Trois personnes sont assises sur les sièges situés près d'une porte d'embarquement.

Les voyageurs se font rares à l'aéroport Pearson de Toronto.

Photo :  Radio-Canada / Philippe Leblanc

Philippe Leblanc

Le terminal 3 de l’aéroport Pearson de Toronto est désert en ce samedi matin. Des affiches apposées partout rappellent les règles de distanciation qui doivent être observées en raison de la COVID-19.

Les haut-parleurs crachent à répétition le même message bilingue : Lors des contrôles de sécurité ou lorsque l’éloignement social n’est pas possible, tous les passagers doivent porter un couvre visage ou un masque non médical amovible.

La frontière entre le Canada et les États-Unis est fermée depuis le 21 mars, sauf pour les voyages jugés essentiels. La réouverture n’est pas prévue avant le 21 juin.

En conséquence, le nombre de voyageurs dans les aéroports canadiens a chuté de 98 %.

Il n’y a presque pas d’attente avant de passer le contrôle de sécurité en ce samedi matin. Les employés de l’aéroport laissent entrer les passagers un à un dans la pièce pour le contrôle de sécurité, alors qu’en temps normal, on verrait des centaines de personnes.

Les douaniers accueillent les voyageurs avec deux questions : Avez-vous voyagé hors du Canada depuis deux semaines et avez-vous été malade?.

Les questions sur le but du voyage suivent et le tout dure à peine quelques minutes.

À la porte d’embarquement, les employés de Delta rappellent que le port du masque médical est obligatoire à bord de l’appareil. La compagnie fournit des masques à ceux qui en ont besoin et aussi des lingettes désinfectantes pour tous lorsque les passagers montent à bord.

On voit de dos les sièges de l'avion, qui sont peu occupés.

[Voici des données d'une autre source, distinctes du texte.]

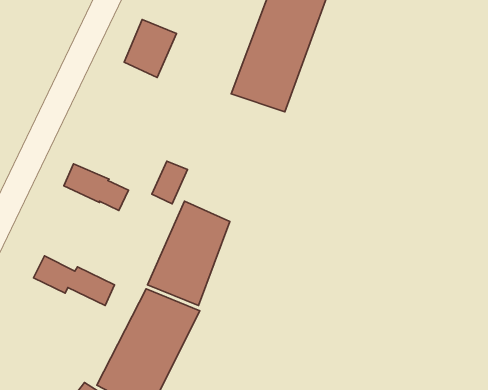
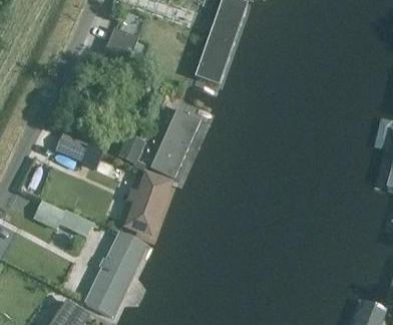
building: none -> [142,94,213,181]

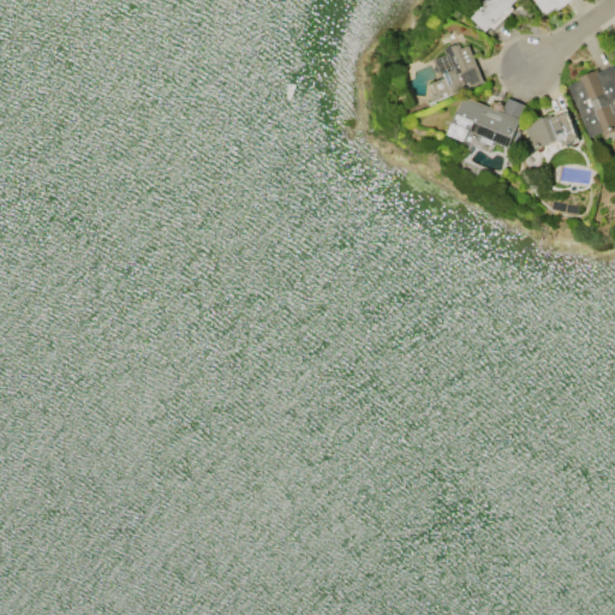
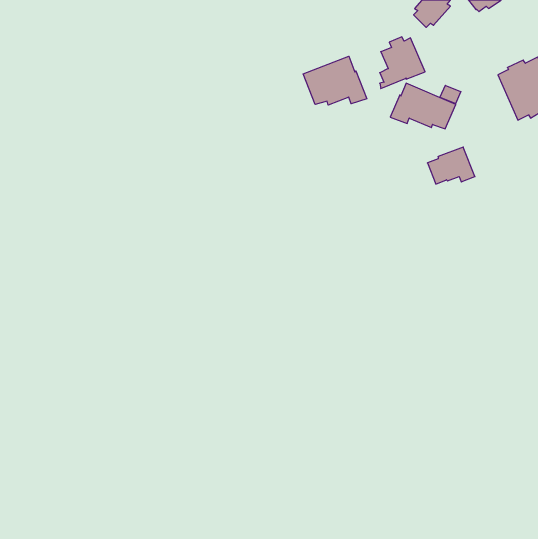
building: none -> [303,56,367,105]
building: [525,107,579,149] -> [427,147,475,184]

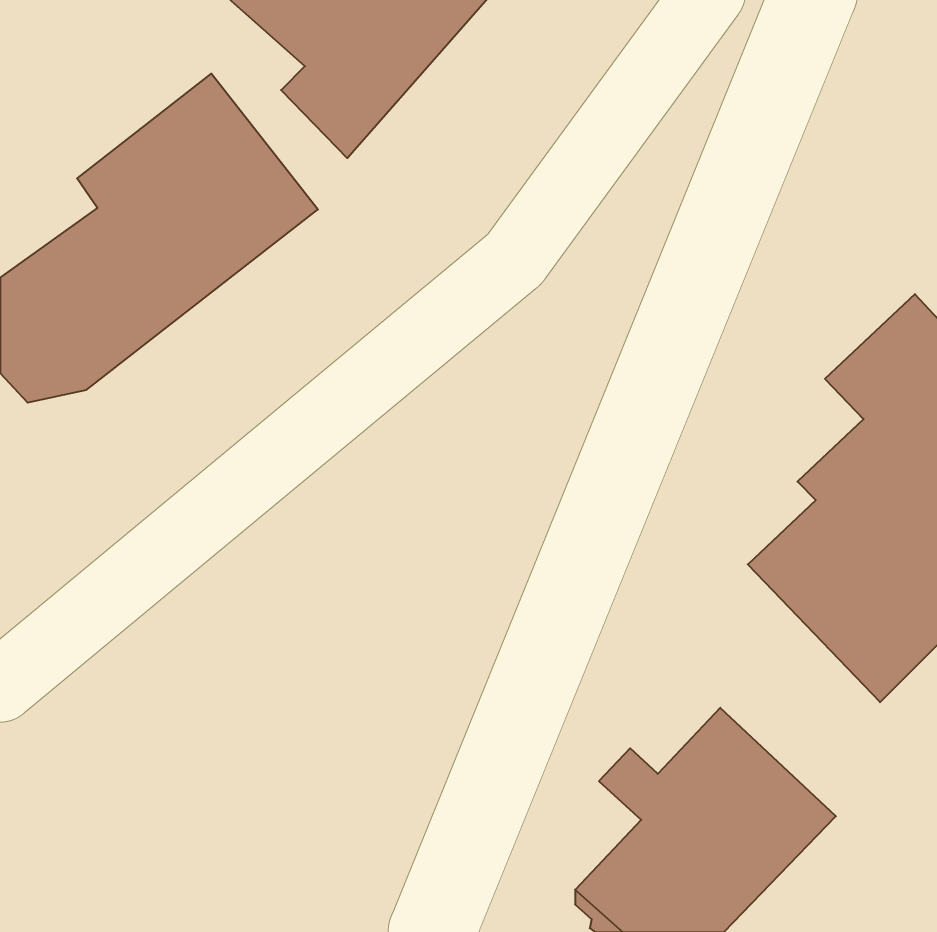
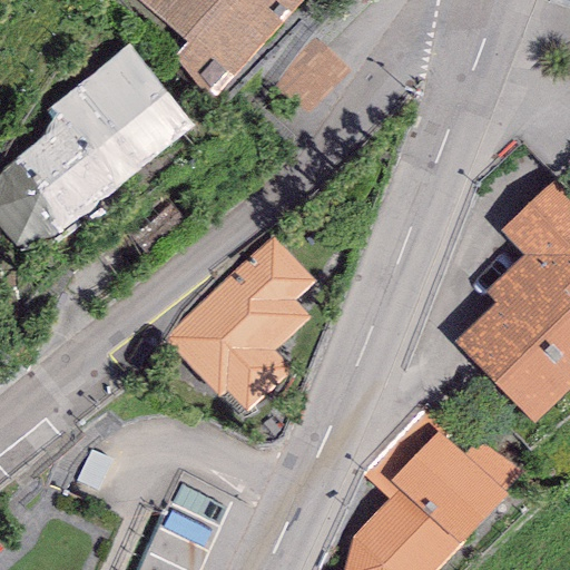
building: none -> [164,235,317,420]

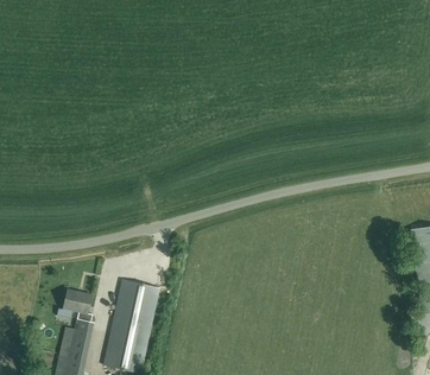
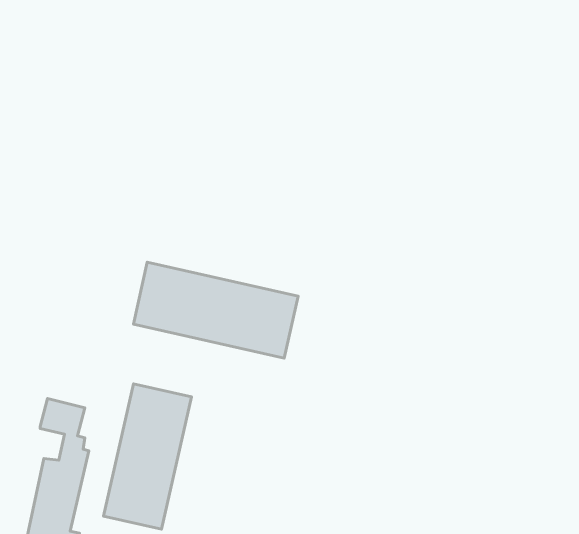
building: none -> [133,262,298,358]

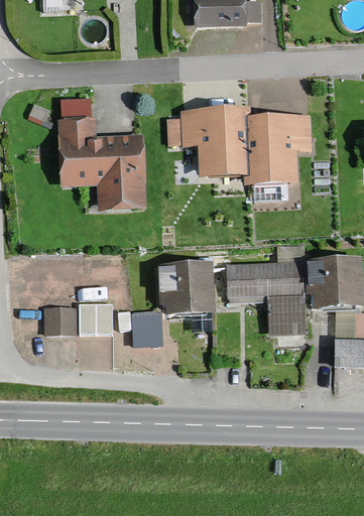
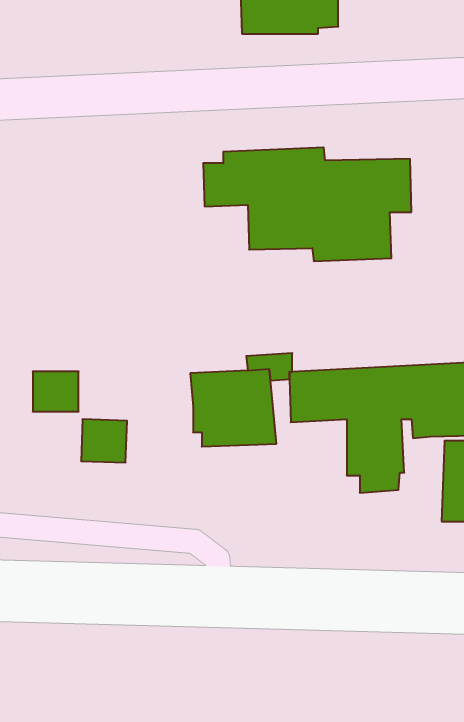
building: [56,97,146,211] -> none
building: [43,306,76,335] -> [33,371,79,412]
building: [131,310,162,346] -> none

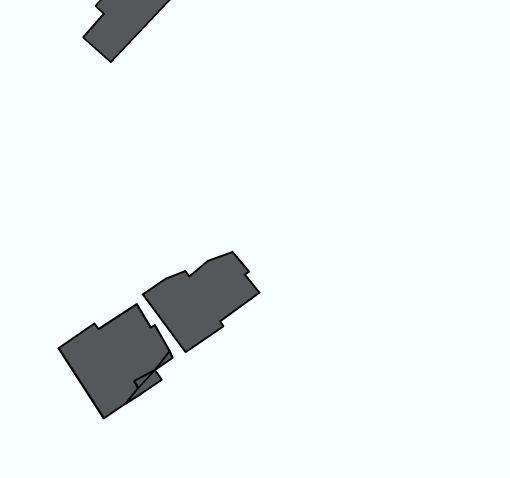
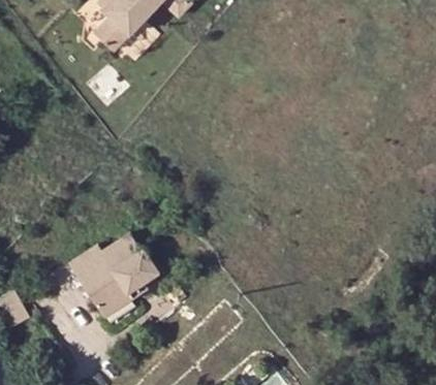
building: [143,252,260,352] -> none

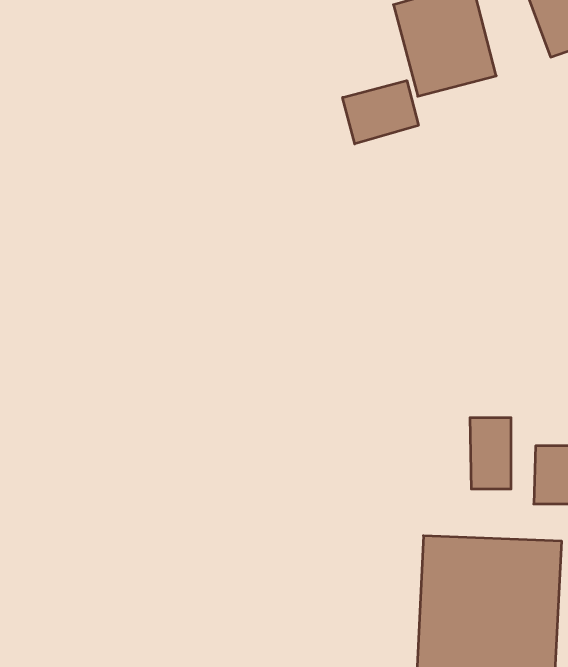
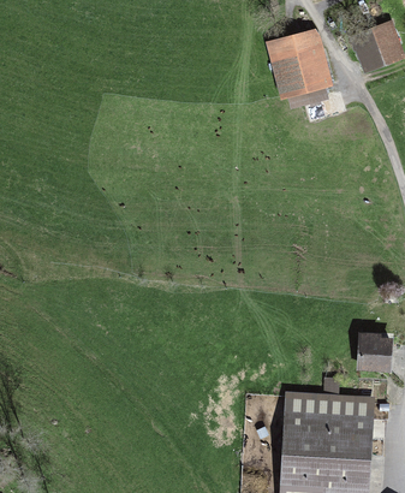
building: [343,81,418,144] -> none
building: [470,418,511,489] -> none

Une trentaine de voyageurs se trouvent à bord de ce vol Toronto-Detroit.

Photo :  Radio-Canada / Philippe Leblanc

Une trentaine de voyageurs se trouvent à bord du vol Toronto-Detroit. L’appareil compte 130 sièges.

C’est probablement un des vols les plus bondés que j’ai vus depuis trois mois, blague un douanier.

Ça explique pourquoi les cafés et commerces du terminal sont fermés et qu’une partie de ce dernier est fermée au public.

Je profite du calme avant d’aller couvrir la tempête qui s’abat sur Minneapolis.